• **To-do item**
For the entries presented below, indicate the number of lines that include the word "Фары", adding nothing else.
─── Record set
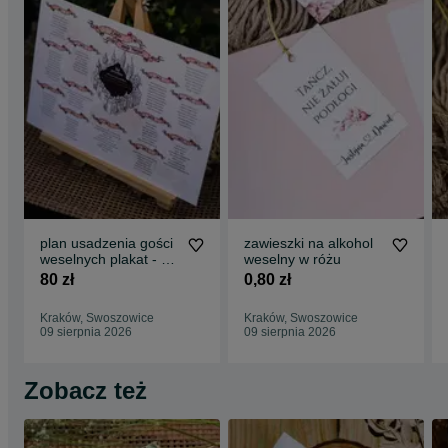
plan usadzenia gości
zawieszki na alkohol
weselnych plakat - w
weselny w różu
stylu Harrego Pottera
80 zł
0,80 zł
Kraków, Swoszowice
Kraków, Swoszowice
09 sierpnia 2026
09 sierpnia 2026
Zobacz też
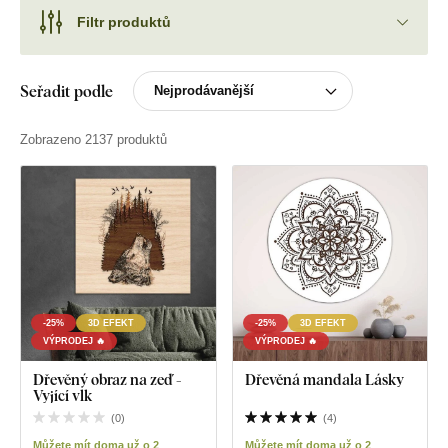
Filtr produktů
Seřadit podle
Zobrazeno 2137 produktů
-25%
3D EFEKT
-25%
3D EFEKT
VÝPRODEJ 🔥
VÝPRODEJ 🔥
Dřevěný obraz na zeď -
Dřevěná mandala Lásky
Vyjící vlk
(
0
)
(
4
)
Můžete mít doma už o 2
Můžete mít doma už o 2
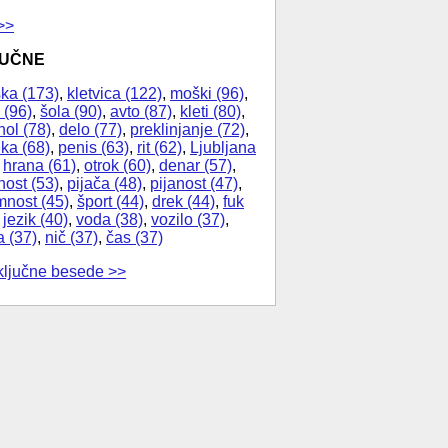
>>
JUČNE
ka (173)
,
kletvica (122)
,
moški (96)
,
 (96)
,
šola (90)
,
avto (87)
,
kleti (80)
,
hol (78)
,
delo (77)
,
preklinjanje (72)
,
ika (68)
,
penis (63)
,
rit (62)
,
Ljubljana
,
hrana (61)
,
otrok (60)
,
denar (57)
,
nost (53)
,
pijača (48)
,
pijanost (47)
,
nost (45)
,
šport (44)
,
drek (44)
,
fuk
,
jezik (40)
,
voda (38)
,
vozilo (37)
,
a (37)
,
nič (37)
,
čas (37)
ključne besede >>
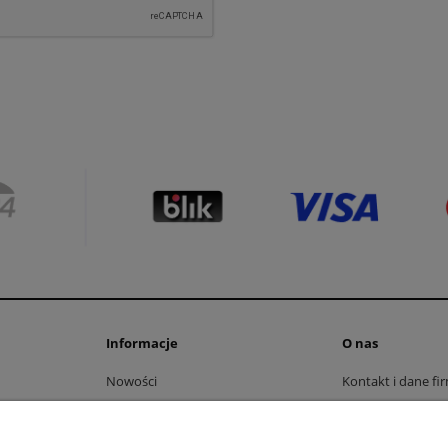
Informacje
O nas
Nowości
Kontakt i dane fi
Polityka prywatności
O firmie
Regulaminy
Strona firmowa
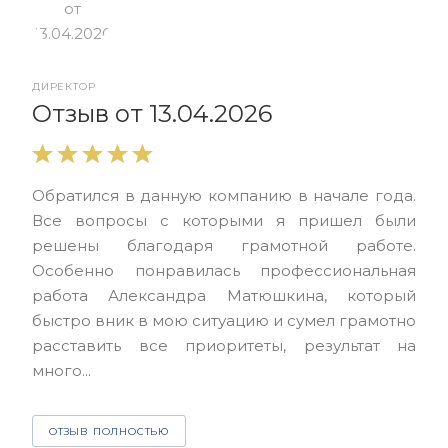
ДИРЕКТОР
От
Отзыв от 13.04.2026
Выр
Обратился в данную компанию в начале года.
выс
Все вопросы с которыми я пришел были
нас
решены благодаря грамотной работе.
ЮЭС
Особенно понравилась профессиональная
Але
работа Александра Матюшкина, который
чет
быстро вник в мою ситуацию и сумел грамотно
и з
расставить все приоритеты, результат на
много...
О
ОТЗЫВ ПОЛНОСТЬЮ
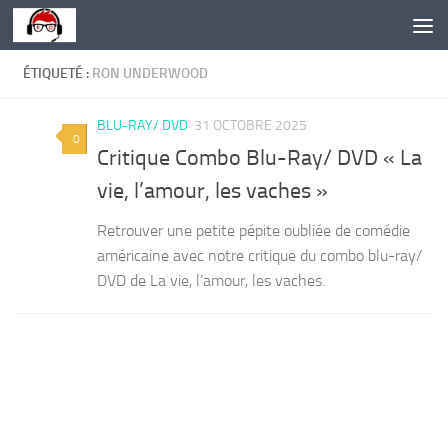
Skip to content
ÉTIQUETÉ :
RON UNDERWOOD
BLU-RAY/ DVD
31 OCTOBRE 2025
0
Critique Combo Blu-Ray/ DVD « La
vie, l’amour, les vaches »
Retrouver une petite pépite oubliée de comédie
américaine avec notre critique du combo blu-ray/
DVD de La vie, l’amour, les vaches.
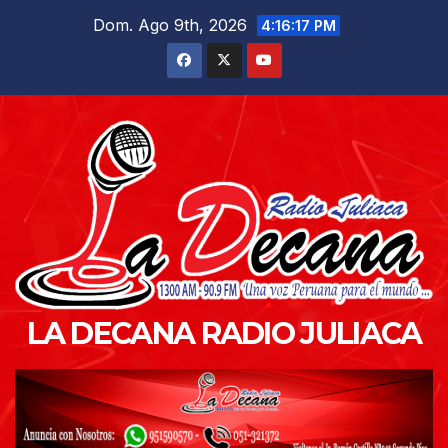
Saltar
Dom. Ago 9th, 2026
4:16:18 PM
al
contenido
LA DECANA RADIO JULIACA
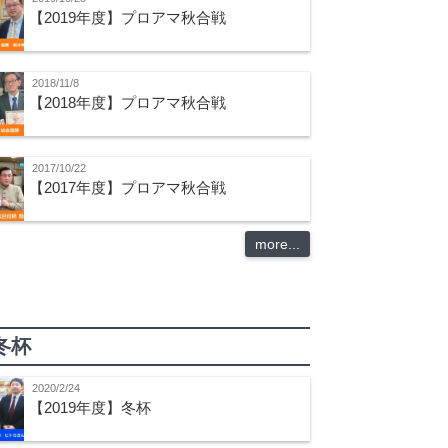
【2019年度】プロアマ秋合戦
2018/11/8
【2018年度】プロアマ秋合戦
2017/10/22
【2017年度】プロアマ秋合戦
more...
冬杯
2020/2/24
【2019年度】冬杯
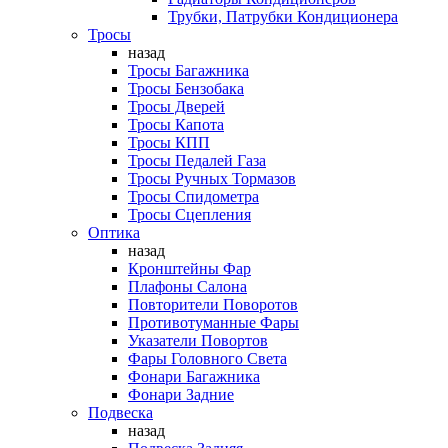
Трубки, Патрубки Кондиционера
Тросы
назад
Тросы Багажника
Тросы Бензобака
Тросы Дверей
Тросы Капота
Тросы КПП
Тросы Педалей Газа
Тросы Ручных Тормазов
Тросы Спидометра
Тросы Сцепления
Оптика
назад
Кронштейны Фар
Плафоны Салона
Повторители Поворотов
Противотуманные Фары
Указатели Повортов
Фары Головного Света
Фонари Багажника
Фонари Задние
Подвеска
назад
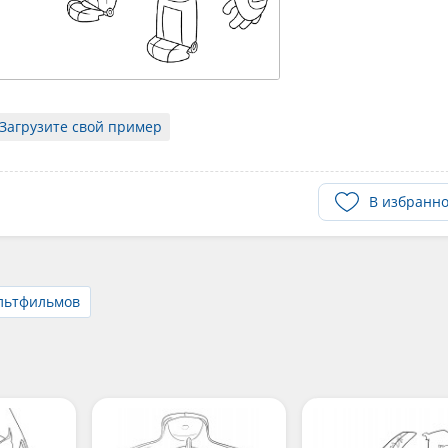
Загрузите свой пример
В избранн
ультфильмов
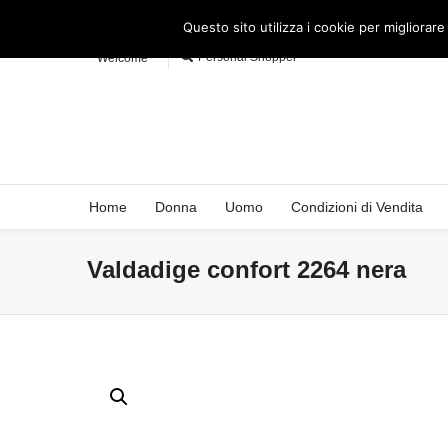
Questo sito utilizza i cookie per migliorare
Personal Shopper
Welcome
Home
Donna
Uomo
Condizioni di Vendita
Valdadige confort 2264 nera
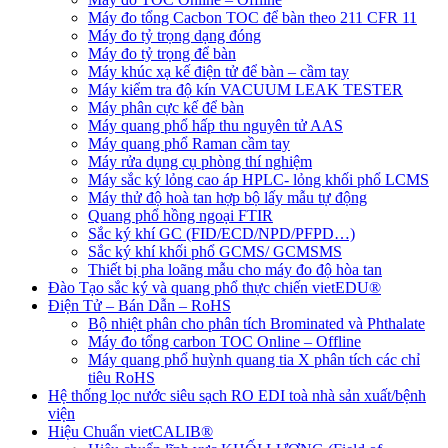
Máy đo tổng Cacbon TOC để bàn theo 211 CFR 11
Máy đo tỷ trọng dạng đóng
Máy đo tỷ trọng để bàn
Máy khúc xạ kế điện tử để bàn – cầm tay
Máy kiểm tra độ kín VACUUM LEAK TESTER
Máy phân cực kế để bàn
Máy quang phổ hấp thu nguyên tử AAS
Máy quang phổ Raman cầm tay
Máy rửa dụng cụ phòng thí nghiệm
Máy sắc ký lỏng cao áp HPLC- lỏng khối phổ LCMS
Máy thử độ hoà tan hợp bộ lấy mẫu tự động
Quang phổ hồng ngoại FTIR
Sắc ký khí GC (FID/ECD/NPD/PFPD…)
Sắc ký khí khối phổ GCMS/ GCMSMS
Thiết bị pha loãng mẫu cho máy đo độ hòa tan
Đào Tạo sắc ký và quang phổ thực chiến vietEDU®
Điện Tử – Bán Dẫn – RoHS
Bộ nhiệt phân cho phân tích Brominated và Phthalate
Máy đo tổng carbon TOC Online – Offline
Máy quang phổ huỳnh quang tia X phân tích các chỉ
tiêu RoHS
Hệ thống lọc nước siêu sạch RO EDI​​ toà nhà sản xuất/bệnh
viện
Hiệu Chuẩn vietCALIB®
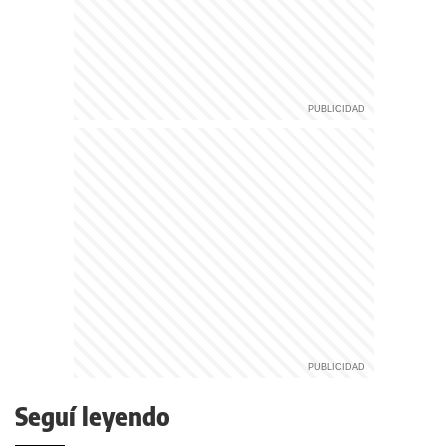
Seguí leyendo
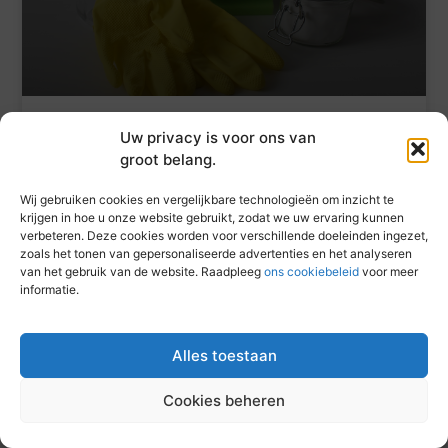
Het gemak en de voordelen van een
Uw privacy is voor ons van
professioneel schoonmaakbedrijf
groot belang.
Schoonmaken is meer dan opruimen Voor veel
Wij gebruiken cookies en vergelijkbare technologieën om inzicht te
bedrijven lijkt schoonmaak een bijzaak: een taak die
krijgen in hoe u onze website gebruikt, zodat we uw ervaring kunnen
tussen de andere werkzaamheden door moet
verbeteren. Deze cookies worden voor verschillende doeleinden ingezet,
worden gedaan. Toch heeft een schone
zoals het tonen van gepersonaliseerde advertenties en het analyseren
werkomgeving veel invloed op het dagelijkse
van het gebruik van de website. Raadpleeg
ons cookiebeleid
voor meer
informatie.
functioneren van een bedrijf. Van frisse
kantoorruimtes tot hygiënische werkplekken, het
draagt bij aan de gezondheid, productiviteit en
motivatie van medewerkers. Schoonmaak gaat dus
Alles toestaan
verder dan alleen
Cookies beheren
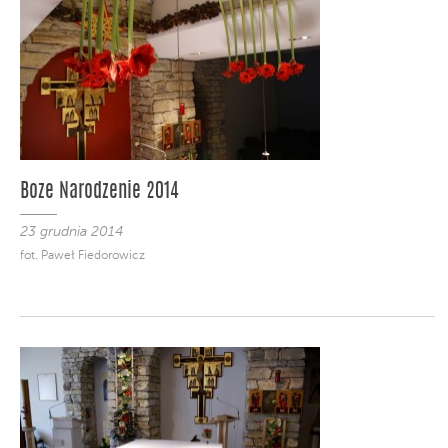
Boze Narodzenie 2014
23 grudnia 2014
fot. Paweł Fiedorowicz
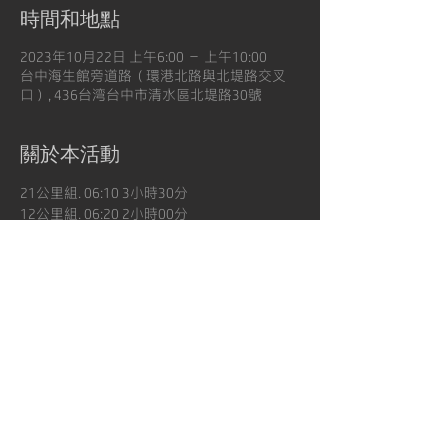
時間和地點
2023年10月22日 上午6:00 – 上午10:00
台中海生館旁道路（環港北路與北堤路交叉
口）, 436台湾台中市清水區北堤路30號
關於本活動
21公里組. 06:10 3小時30分
12公里組. 06:20 2小時00分
6公里組. 06:30 1小時00分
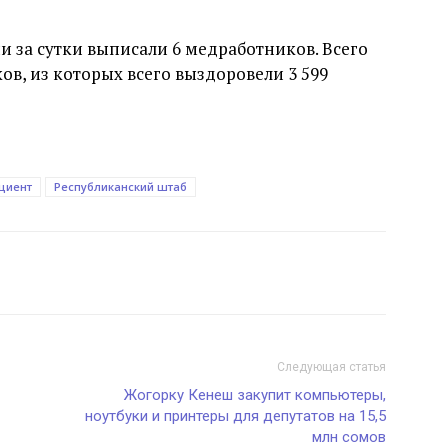
 за сутки выписали 6 медработников. Всего
ов, из которых всего выздоровели 3 599
циент
Республиканский штаб
Следующая статья
Жогорку Кенеш закупит компьютеры,
ноутбуки и принтеры для депутатов на 15,5
млн сомов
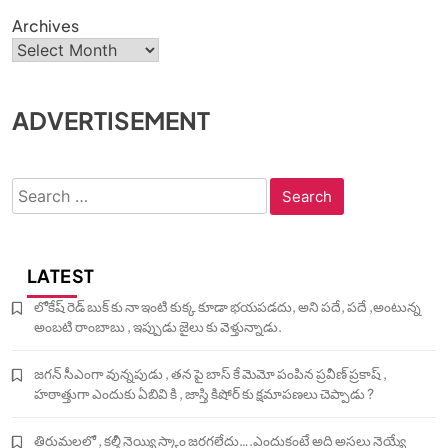
Archives
ADVERTISEMENT
Search
for:
LATEST
లోకేష్ రెడ్ బుక్ కు నా ఇంటి కుక్క కూడా భయపడదు, అని పదే, పదే ,అంటున్న
అంబటి రాంబాబు , ఇప్పుడు జైలు కు వెళ్తున్నాడు.
జగన్ సీఎంగా వున్నపుడు , తన పై బాస్ కే మెమో పంపిన ప్రవీణ్ ప్రకాష్ ,
హఠాత్తుగా ఎందుకు ఏబివి కి , జాస్తి కిషోర్ కు క్షమాపణలు చెప్పాడు ?
తిరుమలలో , కల్తీ నెయ్యి స్కాం జరగలేదు….ఎందుకంటే అది అసలు నెయ్యే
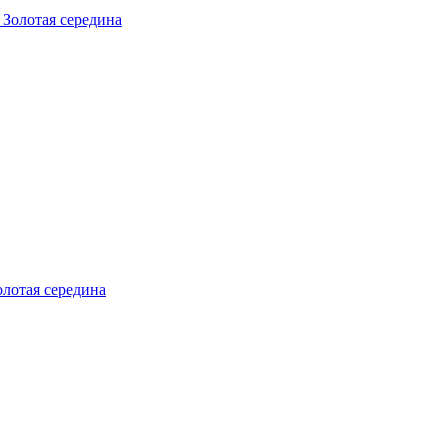
олотая середина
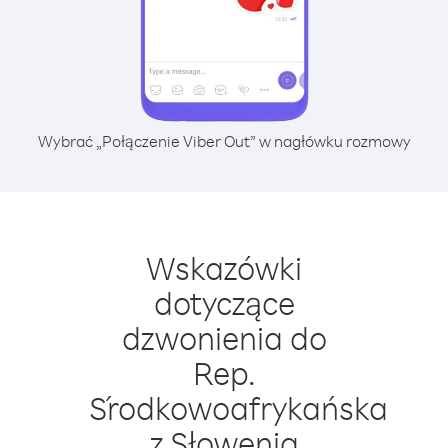
Wybrać „Połączenie Viber Out” w nagłówku rozmowy
Wskazówki
dotyczące
dzwonienia do
Rep.
Środkowoafrykańska
z Słowenia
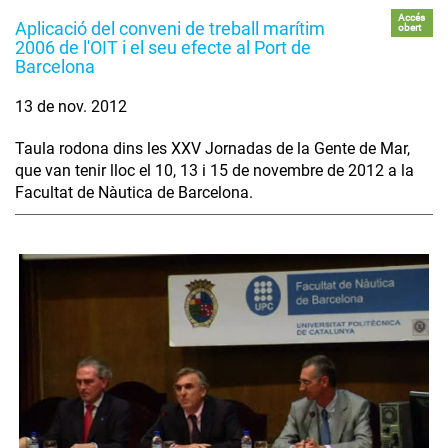
Accés
Aplicació del conveni de treball marítim
obert
2006 de l'OIT i el seu efecte al Port de
Barcelona
13 de nov. 2012
Taula rodona dins les XXV Jornadas de la Gente de Mar,
que van tenir lloc el 10, 13 i 15 de novembre de 2012 a la
Facultat de Nàutica de Barcelona.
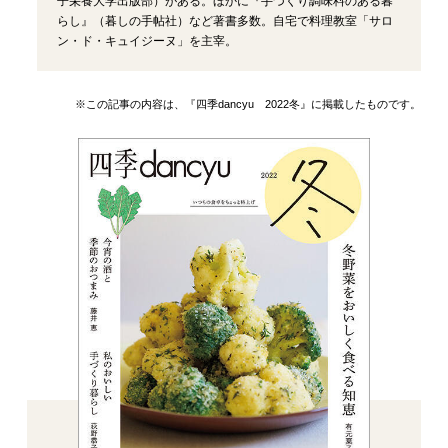
子栄養大学出版部）がある。ほかに『手づくり調味料のある暮
らし』（暮しの手帖社）など著書多数。自宅で料理教室「サロ
ン・ド・キュイジーヌ」を主宰。
※この記事の内容は、『四季dancyu 2022冬』に掲載したものです。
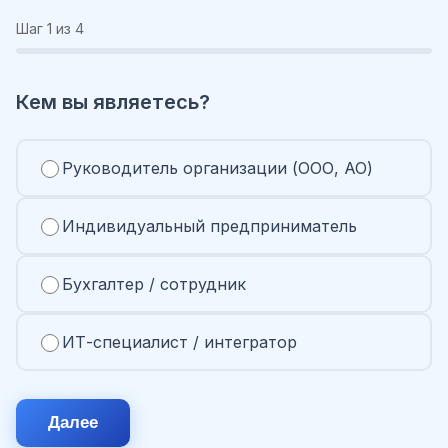
Шаг
1
из 4
Кем вы являетесь?
Руководитель организации (ООО, АО)
Индивидуальный предприниматель
Бухгалтер / сотрудник
ИТ-специалист / интегратор
Далее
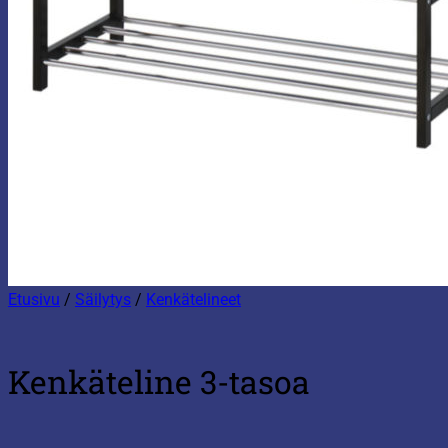
Etusivu
/
Säilytys
/
Kenkätelineet
Kenkäteline 3-tasoa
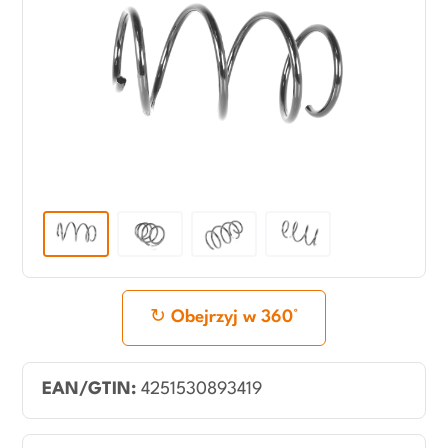
Obejrzyj w 360°
EAN/GTIN:
4251530893419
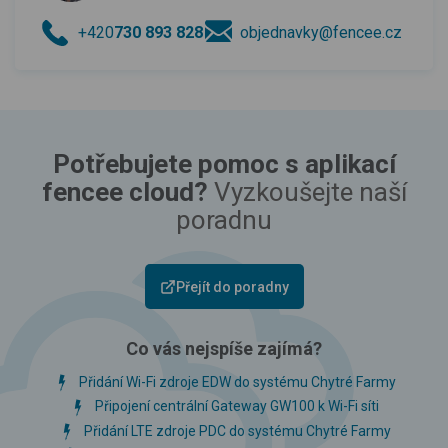
+420
730 893 828
objednavky@fencee.cz
Potřebujete pomoc s aplikací
fencee cloud?
Vyzkoušejte naší
poradnu
Přejít do poradny
Co vás nejspíše zajímá?
Přidání Wi-Fi zdroje EDW do systému Chytré Farmy
Připojení centrální Gateway GW100 k Wi-Fi síti
Přidání LTE zdroje PDC do systému Chytré Farmy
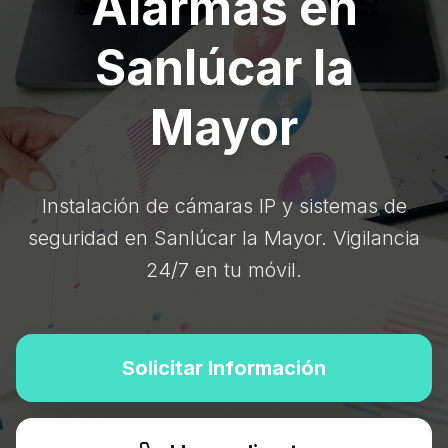
Alarmas en
Sanlúcar la
Mayor
Instalación de cámaras IP y sistemas de
seguridad en Sanlúcar la Mayor. Vigilancia
24/7 en tu móvil.
Solicitar Información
──────
• **Solution to the problem**
2